─── INPUT RECORDS
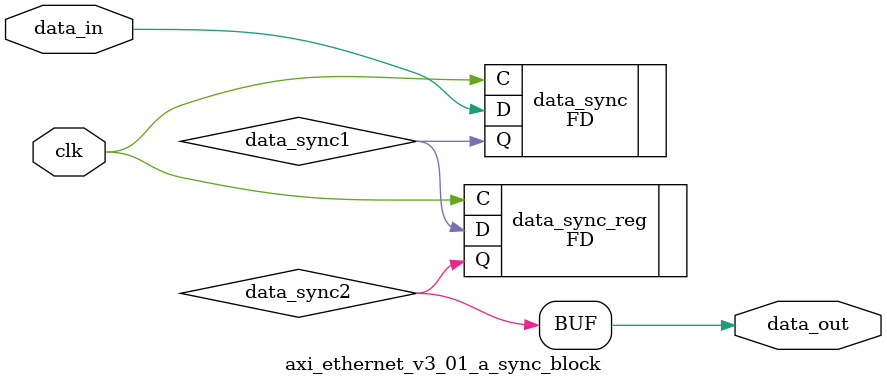
<source format=v>
`timescale 1ps / 1ps

module axi_ethernet_v3_01_a_sync_block #(
  parameter INITIALISE = 2'b00
)
(
  input        clk,              // clock to be sync'ed to
  input        data_in,          // Data to be 'synced'
  output       data_out          // synced data
);

  // Internal Signals
  wire data_sync1;
  wire data_sync2;


  (* ASYNC_REG = "TRUE", RLOC = "X0Y0" *)
  FD #(
    .INIT (INITIALISE[0])
  ) data_sync (
    .C  (clk),
    .D  (data_in),
    .Q  (data_sync1)
  );


  (* RLOC = "X0Y0" *)
  FD #(
   .INIT (INITIALISE[1])
  ) data_sync_reg (
  .C  (clk),
  .D  (data_sync1),
  .Q  (data_sync2)
  );


  assign data_out = data_sync2;


endmodule

</source>
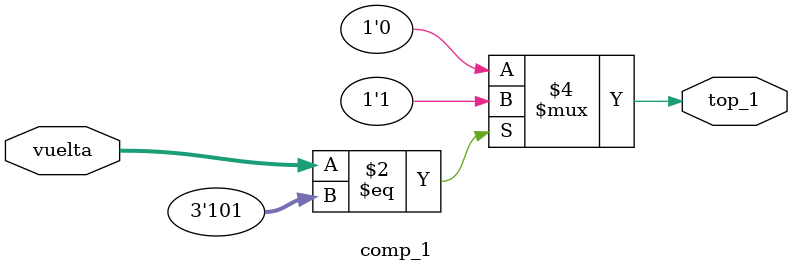
<source format=v>
`timescale 1ns / 1ps
module comp_1 (vuelta, top_1);
	input [2:0]	vuelta;
	output reg top_1;

    always @(vuelta) begin
		if (vuelta==3'b101) top_1 <= 1'b1;//para camb top vueltas
		else top_1 <= 1'b0;
	end
endmodule

</source>
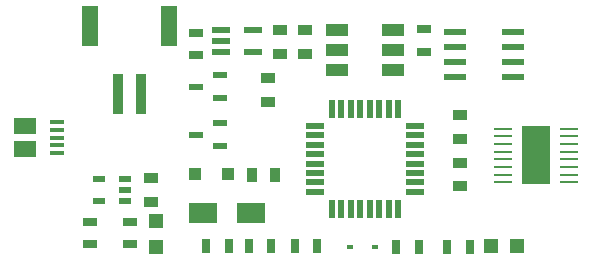
<source format=gtp>
G04 #@! TF.GenerationSoftware,KiCad,Pcbnew,(5.0.0-rc2-dev-444-g2974a2c10)*
G04 #@! TF.CreationDate,2020-01-18T11:43:08-08:00*
G04 #@! TF.ProjectId,StringCar_M0_Express,537472696E674361725F4D305F457870,v05*
G04 #@! TF.SameCoordinates,Original*
G04 #@! TF.FileFunction,Paste,Top*
G04 #@! TF.FilePolarity,Positive*
%FSLAX46Y46*%
G04 Gerber Fmt 4.6, Leading zero omitted, Abs format (unit mm)*
G04 Created by KiCad (PCBNEW (5.0.0-rc2-dev-444-g2974a2c10)) date 01/18/20 11:43:08*
%MOMM*%
%LPD*%
G01*
G04 APERTURE LIST*
%ADD10R,0.500000X1.550000*%
%ADD11R,1.550000X0.500000*%
%ADD12R,1.150000X1.150000*%
%ADD13R,1.950000X0.550000*%
%ADD14R,0.950000X1.200000*%
%ADD15R,1.200000X0.950000*%
%ADD16R,0.650000X1.250000*%
%ADD17R,1.250000X0.650000*%
%ADD18R,1.850000X1.450000*%
%ADD19R,1.300000X0.350000*%
%ADD20R,1.450000X3.350000*%
%ADD21R,0.950000X3.450000*%
%ADD22R,1.950000X1.050000*%
%ADD23R,1.010000X0.600000*%
%ADD24R,1.510000X0.600000*%
%ADD25R,1.050000X1.050000*%
%ADD26R,2.450000X1.750000*%
%ADD27R,1.250000X0.550000*%
%ADD28R,0.550000X0.400000*%
%ADD29R,1.550000X0.250000*%
%ADD30R,2.410000X4.950000*%
G04 APERTURE END LIST*
D10*
X121400000Y-111450000D03*
X122200000Y-111450000D03*
X123000000Y-111450000D03*
X123800000Y-111450000D03*
X124600000Y-111450000D03*
X125400000Y-111450000D03*
X126200000Y-111450000D03*
X127000000Y-111450000D03*
D11*
X128450000Y-110000000D03*
X128450000Y-109200000D03*
X128450000Y-108400000D03*
X128450000Y-107600000D03*
X128450000Y-106800000D03*
X128450000Y-106000000D03*
X128450000Y-105200000D03*
X128450000Y-104400000D03*
D10*
X127000000Y-102950000D03*
X126200000Y-102950000D03*
X125400000Y-102950000D03*
X124600000Y-102950000D03*
X123800000Y-102950000D03*
X123000000Y-102950000D03*
X122200000Y-102950000D03*
X121400000Y-102950000D03*
D11*
X119950000Y-104400000D03*
X119950000Y-105200000D03*
X119950000Y-106000000D03*
X119950000Y-106800000D03*
X119950000Y-107600000D03*
X119950000Y-108400000D03*
X119950000Y-109200000D03*
X119950000Y-110000000D03*
D12*
X106500000Y-112500000D03*
X106500000Y-114700000D03*
X134827141Y-114600000D03*
X137027141Y-114600000D03*
D13*
X131850000Y-99035000D03*
X136750000Y-96495000D03*
X136750000Y-97765000D03*
X136750000Y-99035000D03*
X136750000Y-100305000D03*
X131850000Y-100305000D03*
X131850000Y-97765000D03*
X131850000Y-96495000D03*
D14*
X116600000Y-108600000D03*
X114600000Y-108600000D03*
D15*
X132234961Y-103517179D03*
X132234961Y-105517179D03*
D16*
X131177141Y-114636064D03*
X133077141Y-114636064D03*
D17*
X129200000Y-96250000D03*
X129200000Y-98150000D03*
D15*
X132234961Y-109517179D03*
X132234961Y-107517179D03*
X117008814Y-96294058D03*
X117008814Y-98294058D03*
D17*
X104272016Y-114450000D03*
X104272016Y-112550000D03*
X109900000Y-98410000D03*
X109900000Y-96510000D03*
D16*
X118250000Y-114600000D03*
X120150000Y-114600000D03*
D15*
X119152148Y-96294058D03*
X119152148Y-98294058D03*
X106100000Y-108821323D03*
X106100000Y-110821323D03*
D18*
X95408000Y-106410000D03*
D19*
X98108000Y-104760000D03*
X98108000Y-104110000D03*
X98108000Y-106710000D03*
X98108000Y-106060000D03*
X98108000Y-105410000D03*
D18*
X95408000Y-104410000D03*
D20*
X100917000Y-95931000D03*
X107617000Y-95931000D03*
D21*
X103267000Y-101681000D03*
X105267000Y-101681000D03*
D22*
X126600000Y-96300000D03*
X126600000Y-98000000D03*
X126600000Y-99700000D03*
X121800000Y-99700000D03*
X121800000Y-98000000D03*
X121800000Y-96300000D03*
D17*
X100900000Y-114450000D03*
X100900000Y-112550000D03*
D16*
X116250000Y-114600000D03*
X114350000Y-114600000D03*
D23*
X101646033Y-110771323D03*
X101646033Y-108871323D03*
X103846033Y-108871323D03*
X103846033Y-109821323D03*
X103846033Y-110771323D03*
D24*
X114728333Y-96260000D03*
X114728333Y-98160000D03*
X112028333Y-98160000D03*
X112028333Y-97210000D03*
X112028333Y-96260000D03*
D25*
X112600000Y-108500000D03*
X109800000Y-108500000D03*
D26*
X114500000Y-111800000D03*
X110500000Y-111800000D03*
D27*
X111950000Y-106106000D03*
X111950000Y-104206000D03*
X109850000Y-105156000D03*
X109850000Y-101092000D03*
X111950000Y-100142000D03*
X111950000Y-102042000D03*
D16*
X126850000Y-114700000D03*
X128750000Y-114700000D03*
X110750000Y-114600000D03*
X112650000Y-114600000D03*
D28*
X122950000Y-114700000D03*
X125050000Y-114700000D03*
D29*
X141434961Y-109192179D03*
D30*
X138634961Y-106917179D03*
D29*
X135834961Y-109192179D03*
X141434961Y-108542179D03*
X141434961Y-107892179D03*
X141434961Y-107242179D03*
X141434961Y-106592179D03*
X141434961Y-105942179D03*
X141434961Y-105292179D03*
X141434961Y-104642179D03*
X135834961Y-104642179D03*
X135834961Y-105292179D03*
X135834961Y-105942179D03*
X135834961Y-106592179D03*
X135834961Y-107242179D03*
X135834961Y-107892179D03*
X135834961Y-108542179D03*
D15*
X116000000Y-102400000D03*
X116000000Y-100400000D03*
M02*

</source>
──────
→ TASK STATEMENT
In the records above, how many lines contain the word "INITIALISE"? Say only the number.

→ EXERCISE RESPONSE
3